Finding optimal solutions to strip packing problems is combinatorially difficult. Strip packing belongs to a class of problems called "NP-hard" for which known solution algorithms require effort that grows exponentially with problem size. For that reason much research on strip packing has been directed towards practical heuristic algorithms for finding good, though not optimal, for industrial applications.

In this notebook, we illustrate Pyomo models to find optimal solutions to smaller but economically relevant problems. We use the problem of packing boxes onto the shortest possible shelf of fixed depth.

Preamble: Install Pyomo and a solver

The following cell sets and verifies a global SOLVER for the notebook. If run on Google Colab, the cell installs Pyomo and the HiGHS solver, while, if run elsewhere, it assumes Pyomo and HiGHS have been previously installed. It then sets to use HiGHS as solver via the appsi module and a test is performed to verify that it is available. The solver interface is stored in a global object SOLVER for later use.

In [1]:

import sys
 
if 'google.colab' in sys.modules:
    %pip install pyomo >/dev/null 2>/dev/null
    %pip install highspy >/dev/null 2>/dev/null
 
solver = 'appsi_highs'

import pyomo.environ as pyo
SOLVER = pyo.SolverFactory(solver)
 
assert SOLVER.available(), f"Solver {solver} is not available."

Problem Statment

Assume you are given a collection of $N$ boxes, whose dimensions are $(w_i, d_i)$ for $i=0, \ldots, N-1$ . These boxes are to placed on shelf of depth $D$ . The boxes can be rotated, if needed, to fit on the shelf. How wide of a shelf is needed?

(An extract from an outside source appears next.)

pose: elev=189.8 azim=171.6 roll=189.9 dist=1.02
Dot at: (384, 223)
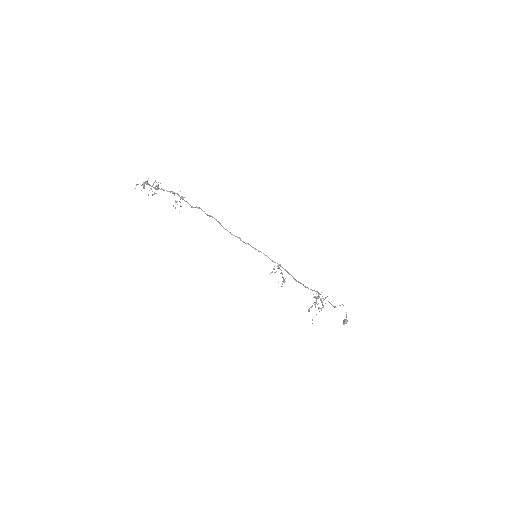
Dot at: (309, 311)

We will start by creating a function to generate a table of $N$ boxes. For concreteness, we assume the dimensions are in millimeters.

In [2]:

import random
import pandas as pd
import matplotlib.pyplot as plt
from matplotlib.patches import Rectangle
import pyomo.environ as pyo
import pyomo.gdp as gdp


def generate_boxes(N, max_width=200, max_depth=200):
    rng = random.Random(2023)
    boxes = pd.DataFrame()
    boxes["w"] = [rng.randint(int(0.2 * max_width), max_width) for i in range(N)]
    boxes["d"] = [rng.randint(int(0.2 * max_depth), max_depth) for i in range(N)]
    return boxes


# set the number N of boxes and generate their dimensions at random
N = 8
boxes = generate_boxes(N)
display(boxes)

# set shelf width as a multiple of the deepest box
D = 2 * boxes["d"].max()
print("Shelf Depth = ", D)

Out[2]:

Shelf Depth =  352

A lower and upper bounds on shelf width

A lower bound on the shelf width can be obtained by dividing the total area required to place all boxes on the shelf by the shelf depth. The area of box $i$ is $w_i d_i$ , therefore the lower bound is given by

W_{lb} = \frac{1}{D}\sum_{i=0}^{N-1} w_i d_i.

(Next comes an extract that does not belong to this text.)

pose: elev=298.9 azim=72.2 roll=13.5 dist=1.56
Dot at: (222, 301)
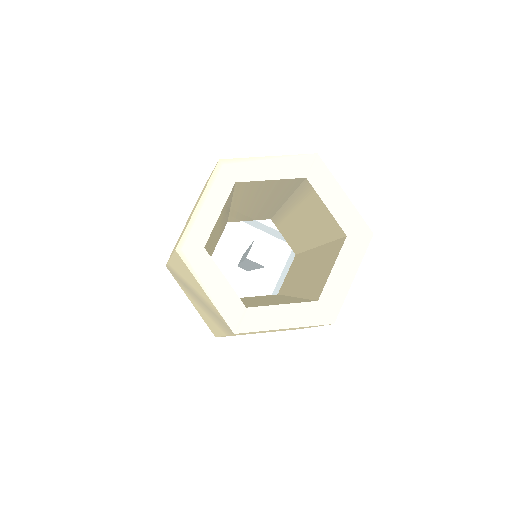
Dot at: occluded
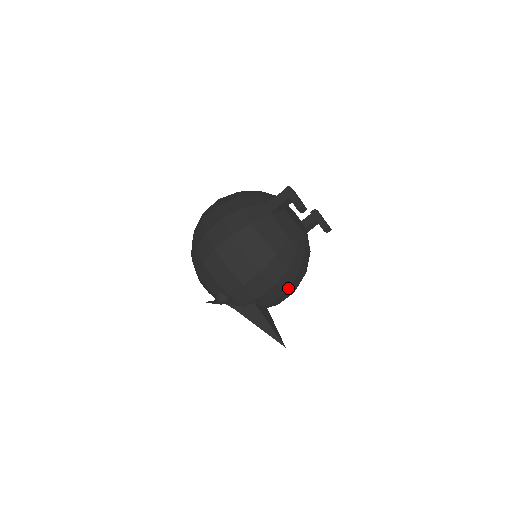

An upper bound on the shelf width $W_{ub}$ can be obtained aligning the boxes along the front of the shelf without rotation. To set the stage for later calculations, the position of box $i$ on the shelf is defined by the coordinates $(x_{i,1}, y_{i,1})$ and $(x_{i,2}, y_{i,2})$ , corresponding to the lower left corner and the upper right corner, respectively.

The two set of coordinates of box $i$ are linked to the width $w_i$ and depth $d_i$ by the following equations:

\begin{align*} x_{i,2} & = x_{i,1} + w_i \\ y_{i,2} & = y_{i,1} + d_i \end{align*}

An additional binary variable $r_i$ designates whether the rectangle has been rotated, with $r_i=0$ denoting no rotation and $r_i=1$ denoting a 90 degree rotation (all other rotations yield one of these two configurations).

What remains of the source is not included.